• Source material:
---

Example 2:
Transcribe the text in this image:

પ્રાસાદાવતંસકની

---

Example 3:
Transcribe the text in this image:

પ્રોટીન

• Instructions for the task: This exercise calls for the entries to be restated exactly.

• Result:
---

Example 2:
Transcribe the text in this image:

પ્રાસાદાવતંસકની

---

Example 3:
Transcribe the text in this image:

પ્રોટીન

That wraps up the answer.